To handle more concurrent users for a given warehouse, increase the cluster count. To learn how Databricks adds clusters to and removes clusters from a warehouse, see SQL warehouse sizing, scaling, and queuing behavior.

Use Delta Live Tables enhanced autoscaling

Databricks enhanced autoscaling optimizes cluster utilization by automatically allocating cluster resources based on workload volume, with minimal impact on the data processing latency of your pipelines.

4. Test recovery procedures

Create regular backups

To recover from a failure, regular backups must be available. The Databricks Labs project migrate allows workspace admins to create backups by exporting most of the assets of their workspaces (the tool uses the Databricks CLI/API in the background). See Databricks Migration Tool. Backups can be used either for restoring workspaces or for importing into a new workspace in case of a migration.

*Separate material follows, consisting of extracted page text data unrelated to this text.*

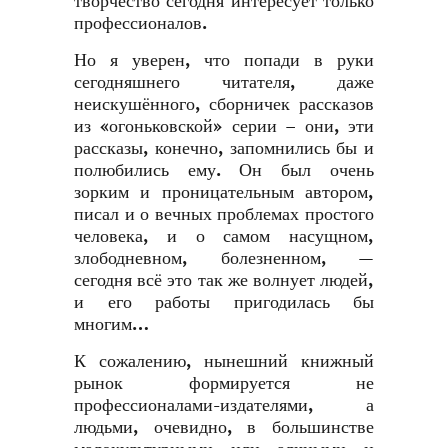
творчество сегодня интересует только
профессионалов.
Но я уверен, что попади в руки
сегодняшнего читателя, даже
неискушённого, сборничек рассказов
из «огоньковской» серии – они, эти
рассказы, конечно, запомнились бы и
полюбились ему. Он был очень
зорким и проницательным автором,
писал и о вечных проблемах простого
человека, и о самом насущном,
злободневном, болезненном, —
сегодня всё это так же волнует людей,
и его работы пригодилась бы
многим…
К сожалению, нынешний книжный
рынок формируется не
профессионалами-издателями, а
людьми, очевидно, в большинстве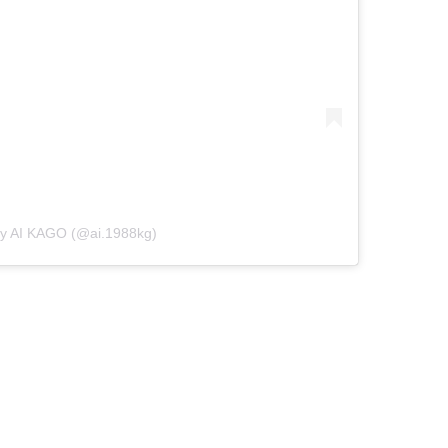
by AI KAGO (@ai.1988kg)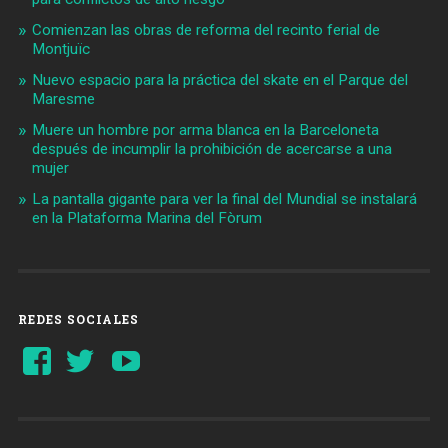
Comienzan las obras de reforma del recinto ferial de
Montjuïc
Nuevo espacio para la práctica del skate en el Parque del
Maresme
Muere un hombre por arma blanca en la Barceloneta
después de incumplir la prohibición de acercarse a una
mujer
La pantalla gigante para ver la final del Mundial se instalará
en la Plataforma Marina del Fòrum
REDES SOCIALES
Ver
Ver
YouTube
perfil
perfil
de
de
Barcelonaaldia
@BCN_aldia
en
en
Facebook
Twitter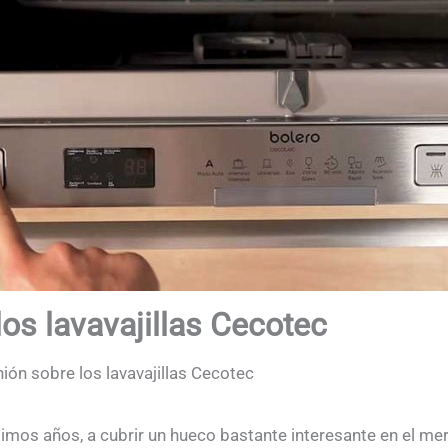
os lavavajillas Cecotec
ión sobre los lavavajillas Cecotec
timos años, a cubrir un hueco bastante interesante en el me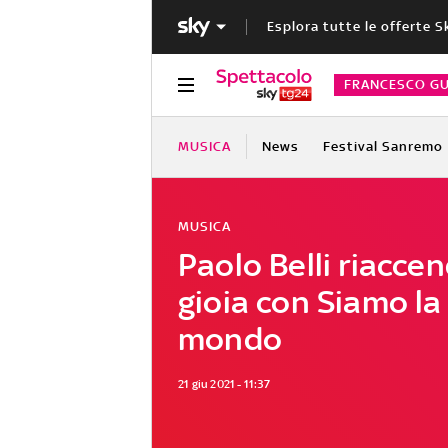
Esplora tutte le offerte S
FRANCESCO GU
MUSICA
News
Festival Sanremo
MUSICA
Paolo Belli riaccen
gioia con Siamo la 
mondo
21 giu 2021 - 11:37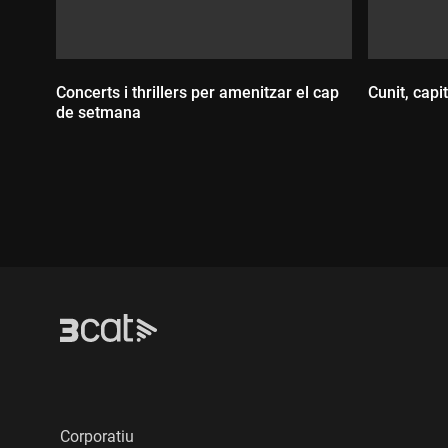
Concerts i thrillers per amenitzar el cap
Cunit, capi
de setmana
Durada
Durada:
Corporatiu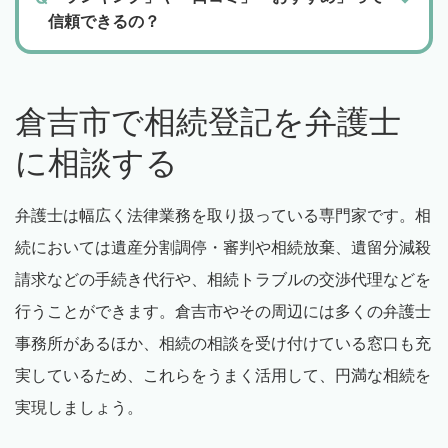
信頼できるの？
倉吉市で相続登記を弁護士
に相談する
弁護士は幅広く法律業務を取り扱っている専門家です。相
続においては遺産分割調停・審判や相続放棄、遺留分減殺
請求などの手続き代行や、相続トラブルの交渉代理などを
行うことができます。倉吉市やその周辺には多くの弁護士
事務所があるほか、相続の相談を受け付けている窓口も充
実しているため、これらをうまく活用して、円満な相続を
実現しましょう。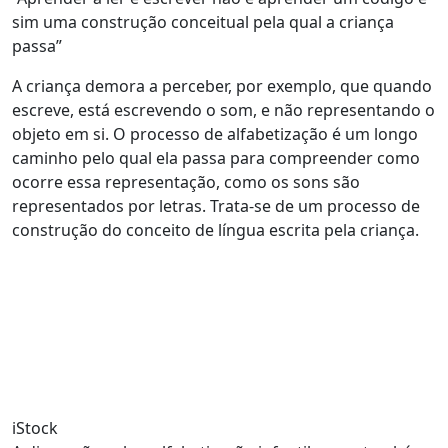
sim uma construção conceitual pela qual a criança
passa”
A criança demora a perceber, por exemplo, que quando
escreve, está escrevendo o som, e não representando o
objeto em si. O processo de alfabetização é um longo
caminho pelo qual ela passa para compreender como
ocorre essa representação, como os sons são
representados por letras. Trata-se de um processo de
construção do conceito de língua escrita pela criança.
iStock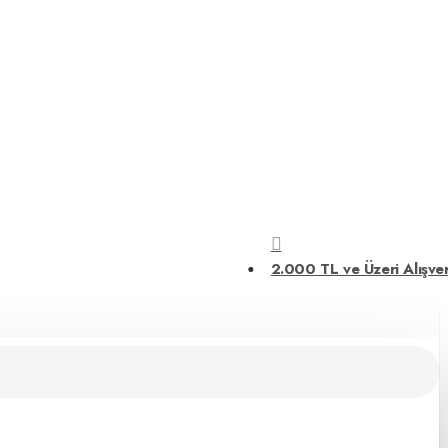
 Ürünler – Atölyeniz İçin İhtiyacınız Olan Her Şey
Elektrikli El
2.000 TL ve Üzeri Alışver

Recover from Structured Streaming query failures

Structured Streaming provides fault-tolerance and data consistency for streaming queries. Using Databricks workflows, you can easily configure your Structured Streaming queries to restart on failure automatically. The restarted query continues where the failed one left off. See Recover from Structured Streaming query failures with workflows.

Recover ETL jobs based on Delta time travel

Despite thorough testing, a job in production can fail or produce some unexpected, even invalid, data. Sometimes this can be fixed with an additional job after understanding the source of the issue and fixing the pipeline that led to the issue in the first place. However, often this is not straightforward, and the respective job should be rolled back. Using Delta Time travel allows users to easily roll back changes to an older version or timestamp, repair the pipeline, and restart the fixed pipeline. See What is Delta Lake time travel?.

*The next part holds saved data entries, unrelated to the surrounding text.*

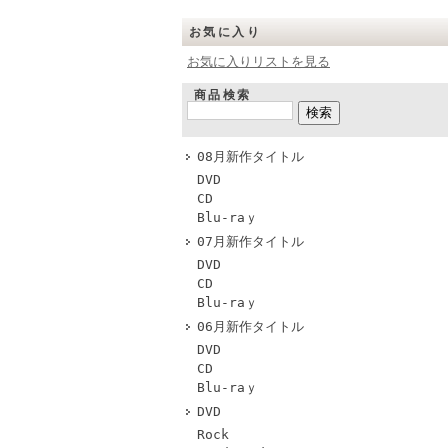
お気に入り
お気に入りリストを見る
商品検索
08月新作タイトル
DVD
CD
Blu-raｙ
07月新作タイトル
DVD
CD
Blu-raｙ
06月新作タイトル
DVD
CD
Blu-raｙ
DVD
Rock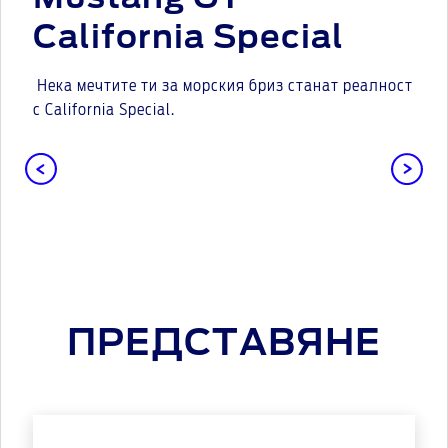
California Special
Нека мечтите ти за морския бриз станат реалност
с California Special.
ПРЕДСТАВЯНЕ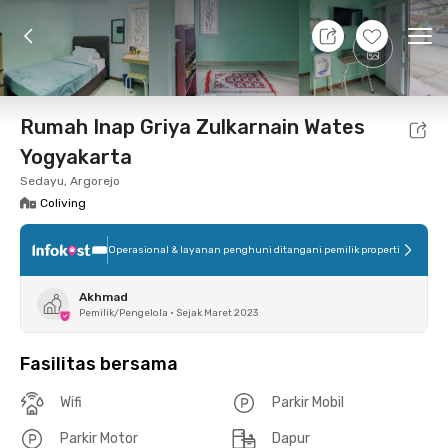
8 Agt 26 - Belum tahu
+
1
Ope
Foto
Fasilitas bersama
Lokasi
Kamar
Atura
Rumah Inap Griya Zulkarnain Wates
Yogyakarta
Sedayu, Argorejo
Coliving
Operasional & layanan penghuni ditangani pemilik properti
Akhmad
Pemilik/Pengelola
•
Sejak Maret 2023
Fasilitas bersama
Wifi
Parkir Mobil
Parkir Motor
Dapur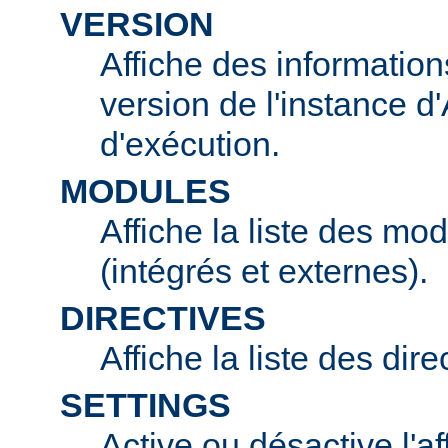
VERSION
Affiche des information
version de l'instance 
d'exécution.
MODULES
Affiche la liste des mo
(intégrés et externes).
DIRECTIVES
Affiche la liste des dir
SETTINGS
Active ou désactive l'af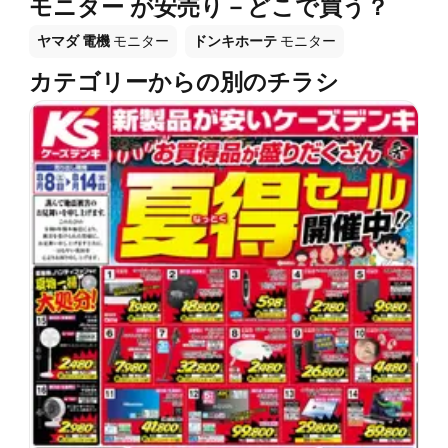
モニター が安売り－どこで買う？
ヤマダ 電機
モニター
ドンキホーテ
モニター
カテゴリーからの別のチラシ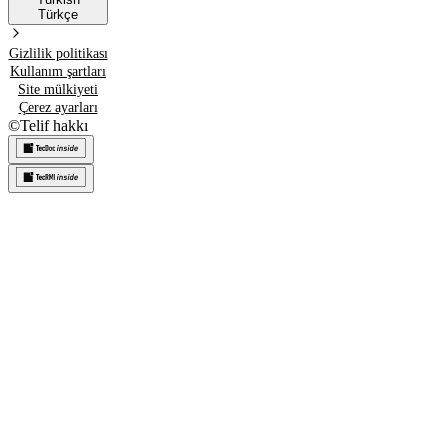
Türkçe
Gizlilik politikası
Kullanım şartları
Site mülkiyeti
Çerez ayarları
©
Telif hakkı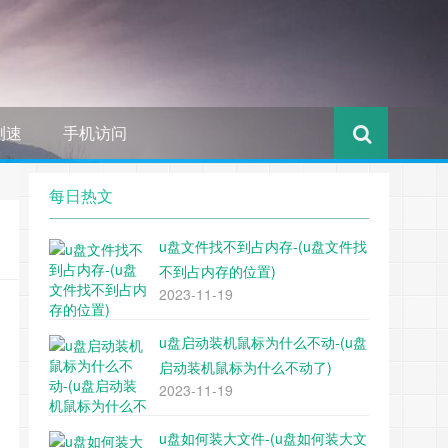
测速
手机访问
每日热文
u盘文件找不到占内存-(u盘文件找
不到占内存的位置)
2023-11-19
u盘启动装机鼠标为什么不动-(u盘
启动装机鼠标为什么不动了)
2023-11-19
u盘如何装大文件-(u盘如何装大文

A convenient way to do so is the RESTORE command.

Use Databricks Workflows and built-in recovery

Databricks Workflows are built for recovery. When a task in a multi-task job fails (and, as such, all dependent tasks), Databricks Workflows provide a matrix view of the runs, which lets you examine the issue that led to the failure. See View runs for a job. Whether it was a short network issue or a real issue in the data, you can fix it and start a repair run in Databricks Workflows. It runs only the failed and dependent tasks and keep the successful results from the earlier run, saving time and money.

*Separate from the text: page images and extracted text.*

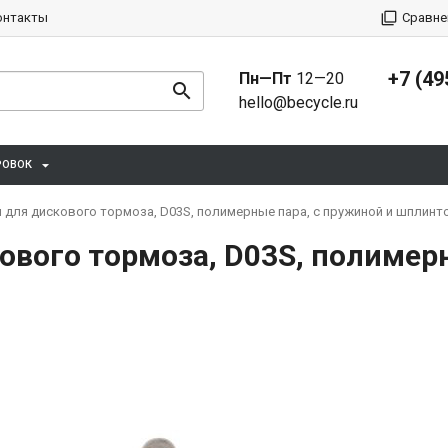
онтакты
Сравне
+7 (49
Пн—Пт
12—20
hello@becycle.ru
РОВОК
для дискового тормоза, D03S, полимерные пара, с пружиной и шплинт
вого тормоза, D03S, полимерн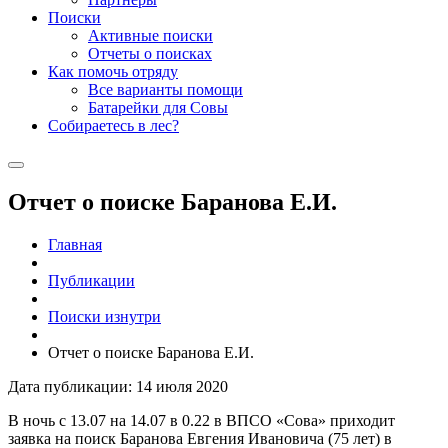
Поиски
Активные поиски
Отчеты о поисках
Как помочь отряду
Все варианты помощи
Батарейки для Совы
Собираетесь в лес?
Отчет о поиске Баранова Е.И.
Главная
Публикации
Поиски изнутри
Отчет о поиске Баранова Е.И.
Дата публикации: 14 июля 2020
В ночь с 13.07 на 14.07 в 0.22 в ВПСО «Сова» приходит
заявка на поиск Баранова Евгения Ивановича (75 лет) в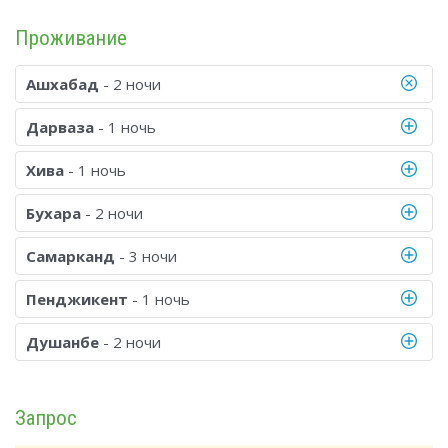
Проживание
Ашхабад
- 2 ночи
Дарваза
- 1 ночь
Хива
- 1 ночь
Бухара
- 2 ночи
Самарканд
- 3 ночи
Пенджикент
- 1 ночь
Душанбе
- 2 ночи
Запрос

Configure a disaster recovery pattern

A clear disaster recovery pattern is critical for a cloud-native data analytics platform like Databricks. For some companies, it’s critical that your data teams can use the Databricks platform even in the rare case of a regional service-wide cloud-service provider outage, whether caused by a regional disaster like a hurricane or earthquake or another source.

Databricks is often a core part of an overall data ecosystem that includes many services, including upstream data ingestion services (batch/streaming), cloud-native storage, downstream tools and services such as business intelligence apps, and orchestration tooling. Some of your use cases might be particularly sensitive to a regional service-wide outage.

Disaster recovery involves a set of policies, tools, and procedures that enable the recovery or continuation of vital technology infrastructure and systems following a natural or human-induced disaster. A large cloud service like Azure, AWS, or GCP serves many customers and has built-in guards against a single failure. For example, a region is a group of buildings connected to different power sources to guarantee that a single power loss will not shut down a region. However, cloud region failures can happen, and the degree of disruption and its impact on your organization can vary. See Disaster recovery.

Essential parts of a disaster recovery strategy are selecting a strategy (active/active or active/passive), selecting the right toolset, and testing both failover and restore.

5. Automate deployments and workloads

In the Operational excellence article, see Operational Excellence - Automate deployments and workloads.

6. Set up monitoring, alerting, and logging

In the Operational excellence best practices article, see Operational Excellence - Set up monitoring, alerting, and logging.